Tunnelling SSH over AWS SSM Session Manager
13 Aug 2024In our AWS environment, no hosts are exposed to the internet in public subnets. Instead, we use a feature of AWS Systems Manager if we need to connect to instances. AWS Systems Manager Session Manager works by running an agent on each instance which opens a connection back to the Systems Manager service. To connect to an instance, someone with the appropriate IAM permissions can use the aws ssm start-session
command, or the connect button in the AWS console. This connects to Systems Manager over HTTPS
, which sends a message to the agent on the instance to set up a bi-directional tunnel between the client and the instance. Commands can then be sent over this tunnel to the agent, and output is sent back over the tunnel to the client.
This is usually all we need to connect to instances for troubleshooting etc, but occasionally we may need to transfer a file, and to do that we need to use another feature of Session Manager which allows us to forward ports from the remote instance back to our client. Conceptually this is much the same as when we use SSH to forward a remote port with ssh -L 8080:localhost:80
- port 80
on the remote instance can be accessed on our local machine on port 8080
. In the case of Session Manager, the connection is tunnelled over HTTPS
instead of SSH
, but the result is the same.
To upload a file to the instance we want to use the scp
command.
First we update our .ssh/config
file to tell ssh
and scp
to use a proxy command when connecting to instances.
Host i-*
IdentityFile ~/awskeypair.pem
User ec2-user
ProxyCommand sh -c "aws ssm start-session --target %h --document-name AWS-StartSSHSession --parameters 'portNumber=%p'"

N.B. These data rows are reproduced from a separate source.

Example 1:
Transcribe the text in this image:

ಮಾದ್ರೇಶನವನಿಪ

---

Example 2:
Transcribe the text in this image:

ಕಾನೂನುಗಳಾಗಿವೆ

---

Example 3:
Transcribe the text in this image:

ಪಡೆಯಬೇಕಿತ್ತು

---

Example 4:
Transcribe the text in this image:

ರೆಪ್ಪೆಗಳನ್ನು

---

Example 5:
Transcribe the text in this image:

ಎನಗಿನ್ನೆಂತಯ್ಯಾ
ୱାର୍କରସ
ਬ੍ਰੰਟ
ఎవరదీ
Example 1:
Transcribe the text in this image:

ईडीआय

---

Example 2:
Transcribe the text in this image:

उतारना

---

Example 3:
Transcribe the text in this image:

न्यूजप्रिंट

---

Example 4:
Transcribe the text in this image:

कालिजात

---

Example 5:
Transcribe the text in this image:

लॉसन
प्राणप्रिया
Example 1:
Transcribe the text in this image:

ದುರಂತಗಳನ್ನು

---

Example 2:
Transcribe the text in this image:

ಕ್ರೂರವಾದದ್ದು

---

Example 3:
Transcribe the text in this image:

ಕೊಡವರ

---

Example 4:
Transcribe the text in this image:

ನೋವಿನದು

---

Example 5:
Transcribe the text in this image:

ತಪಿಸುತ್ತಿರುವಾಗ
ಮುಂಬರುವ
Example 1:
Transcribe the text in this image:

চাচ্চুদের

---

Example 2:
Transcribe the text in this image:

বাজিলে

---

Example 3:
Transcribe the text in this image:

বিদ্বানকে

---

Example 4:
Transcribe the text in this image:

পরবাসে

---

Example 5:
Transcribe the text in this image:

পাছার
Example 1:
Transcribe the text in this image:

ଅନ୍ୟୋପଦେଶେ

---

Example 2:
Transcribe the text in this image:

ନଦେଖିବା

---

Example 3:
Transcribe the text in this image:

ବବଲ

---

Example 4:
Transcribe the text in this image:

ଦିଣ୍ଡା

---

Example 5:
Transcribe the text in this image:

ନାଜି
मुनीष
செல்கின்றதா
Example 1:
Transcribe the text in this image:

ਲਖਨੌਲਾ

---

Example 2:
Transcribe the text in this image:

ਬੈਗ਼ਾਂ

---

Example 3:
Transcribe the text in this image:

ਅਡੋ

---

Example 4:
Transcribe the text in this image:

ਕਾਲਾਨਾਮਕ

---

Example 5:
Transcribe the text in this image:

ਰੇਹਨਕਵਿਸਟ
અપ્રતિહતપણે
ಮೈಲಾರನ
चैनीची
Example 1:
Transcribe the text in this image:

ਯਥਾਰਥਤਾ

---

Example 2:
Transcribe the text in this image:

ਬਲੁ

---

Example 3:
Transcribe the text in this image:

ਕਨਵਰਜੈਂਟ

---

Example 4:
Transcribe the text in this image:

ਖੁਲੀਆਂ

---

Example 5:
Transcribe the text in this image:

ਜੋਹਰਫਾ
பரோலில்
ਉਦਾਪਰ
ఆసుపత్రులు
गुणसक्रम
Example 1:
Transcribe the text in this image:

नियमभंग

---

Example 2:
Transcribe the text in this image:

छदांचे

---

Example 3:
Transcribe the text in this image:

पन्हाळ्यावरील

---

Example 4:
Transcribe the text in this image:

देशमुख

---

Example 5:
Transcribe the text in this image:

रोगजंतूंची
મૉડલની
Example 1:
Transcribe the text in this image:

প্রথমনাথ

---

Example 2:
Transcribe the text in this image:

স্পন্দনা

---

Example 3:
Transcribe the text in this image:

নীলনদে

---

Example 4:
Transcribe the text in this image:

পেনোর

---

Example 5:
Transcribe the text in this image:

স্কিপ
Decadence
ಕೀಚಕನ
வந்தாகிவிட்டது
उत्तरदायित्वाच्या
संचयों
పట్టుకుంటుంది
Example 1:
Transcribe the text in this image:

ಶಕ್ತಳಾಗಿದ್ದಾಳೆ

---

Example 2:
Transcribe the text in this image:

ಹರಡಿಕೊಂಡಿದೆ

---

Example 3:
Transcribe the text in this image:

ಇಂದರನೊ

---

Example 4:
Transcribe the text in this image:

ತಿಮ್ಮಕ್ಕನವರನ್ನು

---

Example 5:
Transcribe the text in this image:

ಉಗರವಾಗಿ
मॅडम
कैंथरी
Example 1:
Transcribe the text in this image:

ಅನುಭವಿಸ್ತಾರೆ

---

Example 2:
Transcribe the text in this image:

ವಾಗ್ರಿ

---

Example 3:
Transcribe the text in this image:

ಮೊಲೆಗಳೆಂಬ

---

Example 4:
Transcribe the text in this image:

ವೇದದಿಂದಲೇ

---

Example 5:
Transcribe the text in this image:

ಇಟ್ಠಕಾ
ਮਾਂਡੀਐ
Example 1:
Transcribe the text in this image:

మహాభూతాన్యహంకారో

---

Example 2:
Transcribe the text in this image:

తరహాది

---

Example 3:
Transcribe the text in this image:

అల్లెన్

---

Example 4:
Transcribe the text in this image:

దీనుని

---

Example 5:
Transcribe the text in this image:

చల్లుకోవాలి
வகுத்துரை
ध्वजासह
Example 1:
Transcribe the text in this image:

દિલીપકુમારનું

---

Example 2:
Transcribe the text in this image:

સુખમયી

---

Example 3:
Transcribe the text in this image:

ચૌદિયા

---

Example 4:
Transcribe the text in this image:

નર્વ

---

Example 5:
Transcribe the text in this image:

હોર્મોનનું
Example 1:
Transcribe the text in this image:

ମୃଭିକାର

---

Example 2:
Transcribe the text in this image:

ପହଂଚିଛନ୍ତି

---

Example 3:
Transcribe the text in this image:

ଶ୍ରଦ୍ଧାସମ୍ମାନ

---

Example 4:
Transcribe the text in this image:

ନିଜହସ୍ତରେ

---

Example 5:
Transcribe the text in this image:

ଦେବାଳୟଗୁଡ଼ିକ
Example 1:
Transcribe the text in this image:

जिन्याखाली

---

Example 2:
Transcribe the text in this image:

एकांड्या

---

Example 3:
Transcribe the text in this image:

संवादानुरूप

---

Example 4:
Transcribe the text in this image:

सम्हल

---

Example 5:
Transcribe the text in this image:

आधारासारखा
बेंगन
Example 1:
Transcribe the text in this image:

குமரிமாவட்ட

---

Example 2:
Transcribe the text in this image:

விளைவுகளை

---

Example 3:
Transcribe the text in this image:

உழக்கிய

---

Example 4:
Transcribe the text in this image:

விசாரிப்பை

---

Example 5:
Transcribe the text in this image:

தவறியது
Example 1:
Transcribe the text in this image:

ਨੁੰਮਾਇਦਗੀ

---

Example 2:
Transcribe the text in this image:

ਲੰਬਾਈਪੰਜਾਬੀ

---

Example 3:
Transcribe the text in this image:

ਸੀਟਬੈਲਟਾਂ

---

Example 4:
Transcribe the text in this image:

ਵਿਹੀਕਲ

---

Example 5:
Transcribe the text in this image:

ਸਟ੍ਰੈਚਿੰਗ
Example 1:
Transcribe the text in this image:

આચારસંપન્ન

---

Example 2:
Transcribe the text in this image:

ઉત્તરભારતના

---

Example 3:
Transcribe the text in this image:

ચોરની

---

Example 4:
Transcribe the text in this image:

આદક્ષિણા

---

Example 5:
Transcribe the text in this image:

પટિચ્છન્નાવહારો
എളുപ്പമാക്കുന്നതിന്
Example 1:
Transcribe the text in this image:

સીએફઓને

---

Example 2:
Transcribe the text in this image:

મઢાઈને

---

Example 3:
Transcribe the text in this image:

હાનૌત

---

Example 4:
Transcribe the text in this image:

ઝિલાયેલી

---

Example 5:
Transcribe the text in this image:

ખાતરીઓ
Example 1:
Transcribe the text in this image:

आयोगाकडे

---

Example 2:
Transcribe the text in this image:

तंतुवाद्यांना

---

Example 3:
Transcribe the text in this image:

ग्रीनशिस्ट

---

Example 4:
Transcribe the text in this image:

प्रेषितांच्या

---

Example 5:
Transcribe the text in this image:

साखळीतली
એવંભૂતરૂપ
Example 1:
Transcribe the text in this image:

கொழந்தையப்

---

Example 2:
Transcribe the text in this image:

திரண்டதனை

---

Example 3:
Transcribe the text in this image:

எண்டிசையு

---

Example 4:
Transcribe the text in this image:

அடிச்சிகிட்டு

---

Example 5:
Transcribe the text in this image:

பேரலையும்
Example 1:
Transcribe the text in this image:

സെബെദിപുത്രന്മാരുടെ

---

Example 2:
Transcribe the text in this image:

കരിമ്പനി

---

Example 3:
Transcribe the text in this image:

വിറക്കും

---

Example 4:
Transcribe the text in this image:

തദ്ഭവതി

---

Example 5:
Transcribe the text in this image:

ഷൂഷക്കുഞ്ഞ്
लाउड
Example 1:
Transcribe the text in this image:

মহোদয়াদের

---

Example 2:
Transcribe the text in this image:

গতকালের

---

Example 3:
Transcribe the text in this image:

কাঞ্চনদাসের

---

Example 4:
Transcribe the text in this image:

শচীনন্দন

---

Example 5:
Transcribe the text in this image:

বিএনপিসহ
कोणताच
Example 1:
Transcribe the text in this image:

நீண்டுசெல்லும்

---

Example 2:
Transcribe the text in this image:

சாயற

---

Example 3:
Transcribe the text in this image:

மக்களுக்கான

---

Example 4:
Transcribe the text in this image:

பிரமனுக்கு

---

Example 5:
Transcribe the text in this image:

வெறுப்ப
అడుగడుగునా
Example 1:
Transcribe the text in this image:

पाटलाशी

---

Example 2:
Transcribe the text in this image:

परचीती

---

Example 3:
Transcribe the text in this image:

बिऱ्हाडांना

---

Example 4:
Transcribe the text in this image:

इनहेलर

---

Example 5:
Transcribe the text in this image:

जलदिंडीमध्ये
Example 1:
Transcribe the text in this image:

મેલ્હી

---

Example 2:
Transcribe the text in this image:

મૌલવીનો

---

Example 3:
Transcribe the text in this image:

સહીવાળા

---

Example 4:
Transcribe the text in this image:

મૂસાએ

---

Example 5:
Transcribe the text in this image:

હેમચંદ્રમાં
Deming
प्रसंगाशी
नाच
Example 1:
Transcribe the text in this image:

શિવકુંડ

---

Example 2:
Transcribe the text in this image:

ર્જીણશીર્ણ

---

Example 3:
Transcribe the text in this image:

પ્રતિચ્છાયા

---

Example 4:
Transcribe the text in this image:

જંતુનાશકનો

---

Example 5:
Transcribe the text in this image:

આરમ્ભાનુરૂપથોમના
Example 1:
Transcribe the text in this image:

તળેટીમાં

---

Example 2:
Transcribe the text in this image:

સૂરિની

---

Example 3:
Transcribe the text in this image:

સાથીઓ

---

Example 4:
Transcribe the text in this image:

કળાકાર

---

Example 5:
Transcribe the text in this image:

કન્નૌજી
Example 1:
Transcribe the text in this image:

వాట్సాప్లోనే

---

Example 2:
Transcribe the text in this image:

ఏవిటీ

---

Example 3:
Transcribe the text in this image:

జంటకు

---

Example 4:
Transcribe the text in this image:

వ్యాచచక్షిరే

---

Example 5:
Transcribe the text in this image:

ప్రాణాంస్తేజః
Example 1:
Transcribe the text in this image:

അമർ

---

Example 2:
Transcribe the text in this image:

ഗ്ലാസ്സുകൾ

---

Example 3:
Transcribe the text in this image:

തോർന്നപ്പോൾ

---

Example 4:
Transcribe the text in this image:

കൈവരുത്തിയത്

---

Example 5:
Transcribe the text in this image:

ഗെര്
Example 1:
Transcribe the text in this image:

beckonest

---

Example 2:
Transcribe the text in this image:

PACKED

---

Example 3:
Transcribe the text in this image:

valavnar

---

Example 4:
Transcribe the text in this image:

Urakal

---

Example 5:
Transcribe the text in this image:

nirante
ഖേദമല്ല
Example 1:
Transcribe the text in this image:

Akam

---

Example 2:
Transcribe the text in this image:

Since we will be connecting to the sshd
service on the instance (instead of the SSM Agent), we need to have valid credentials to log in - in this case the private key used to launch the instance. You could also leave out the IdentityFile
and User
settings and instead pass in the appropriate authentication options on the commandline when you connect.
We should then be able to connect to the instance over ssh by using:
ssh i-0123456abcdef
Or transfer files with:
scp somefile.txt i-0123456abcdef:/tmp/somefile.txt
It’s worth noting that when we do this, the SSM Agent is no longer able to save session logs to CloudWatch or S3 for us, since it doesn’t have access to the encrypted SSH traffic.